A counter denoting how many other IDs have been generated in this millisecond. This accounts for the least significant 12 bits.
Installing
Before you install Flakeless, you first need to make sure that node-gyp
is installed. Because Flakeless is written primarily in C++, it first needs to be compiled.
npm install -g node-gyp
Once node-gyp
is installed, install Flakeless.
npm install ms-flakeless
Usage
Initialization:
const Flakeless = require('ms-flakeless');
const flakeless = new Flakeless({
epochStart: Date.now(),
outputType: 'base64',
workerID: 71
});
epochStart
is a number representing the start of the time period in milliseconds used to generate IDs. IDs will potentially begin repeating approximately 69 years after this date. This defaults to the beginning of the Unix epoch.
outputType
is a string representing which alphabet to use when returning the ID. The options are base10
(using characters 0-9), base16
(using characters 0-9 and A-F), and base64
(using characters -, 0-9, A-Z, _, and a-z). Regardless of which format is specified, the output will always be a string. This defaults to base64
.
workerID
is an arbitrary identifier signifying the computer generating the IDs. This allows multiple computers to generate IDs without every needing to communicate state. The range for this is from 0 to 1023, and it defaults to 0 if not provided.
Generating an ID:
let id = flakeless.next();
Flakeless#next
takes no arguments, and returns a string containing the next unique ID. Strings were used because Flakeless generates 63-bit IDs, and Javascript only supports up to 52-bit integers before precision declines.

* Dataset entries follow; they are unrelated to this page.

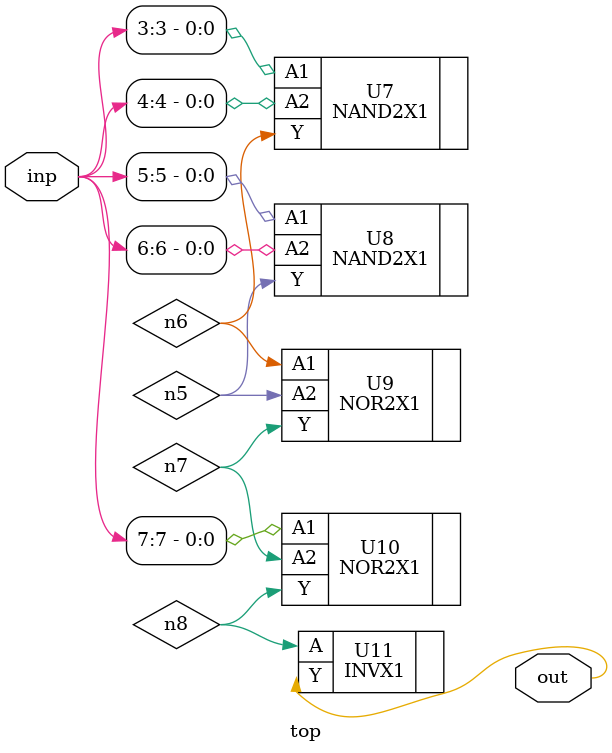
<source format=sv>


module top ( inp, out );
  input [7:0] inp;
  output out;
  wire   n5, n6, n7, n8;

  NAND2X1 U7 ( .A1(inp[3]), .A2(inp[4]), .Y(n6) );
  NAND2X1 U8 ( .A1(inp[5]), .A2(inp[6]), .Y(n5) );
  NOR2X1 U9 ( .A1(n6), .A2(n5), .Y(n7) );
  NOR2X1 U10 ( .A1(inp[7]), .A2(n7), .Y(n8) );
  INVX1 U11 ( .A(n8), .Y(out) );
endmodule


</source>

Using the built-in Client and Server:
const Flakeless = require('flakeless').Flakeless;
const Client = require('flakeless').Client;
const Server = require('flakeless').Server;
const flakeless = new Flakeless;
const server = new Server(6000, function() {
server.addGenerator('/a', flakeless);
});
const client = new Client('http://localhost:6000/a')
client.next().then(function(ids) {
// use the IDs here
});
Performance
Preliminary benchmarks yield the following results:
| Flakeless | Flakeless JS | node-snowflake
| Date.now()
|
|------------------|------------------|------------------|------------------|
| 0.000099 ms/call | 0.003470 ms/call | 0.003870 ms/call | 0.000069 ms/call |
| 10101 calls/ms | 288 calls/ms | 258 calls/ms | 14492 calls/ms |
* All tests done by measuring the average time per call over 10,000,000 calls while outputting to base64, except for node-snowflake
which only outputs decimal values and Date.now()
which was used as a reference.
Roadmap
- Soon Flakeless will support providing custom times to
Flakeless#next
instead of using the current system clock in milliseconds. - Eventually, Flakeless will support custom output formats that deviate from the provided 41-10-12 format, and will allow for the utilization of MAC addresses.
Contributing
If you think you can add useful features to Flakeless or can make it faster, please contribute! Most of the work here was done in a handful of days while learning how to use V8 and NAN, so there's definitely a lot of room for improvement.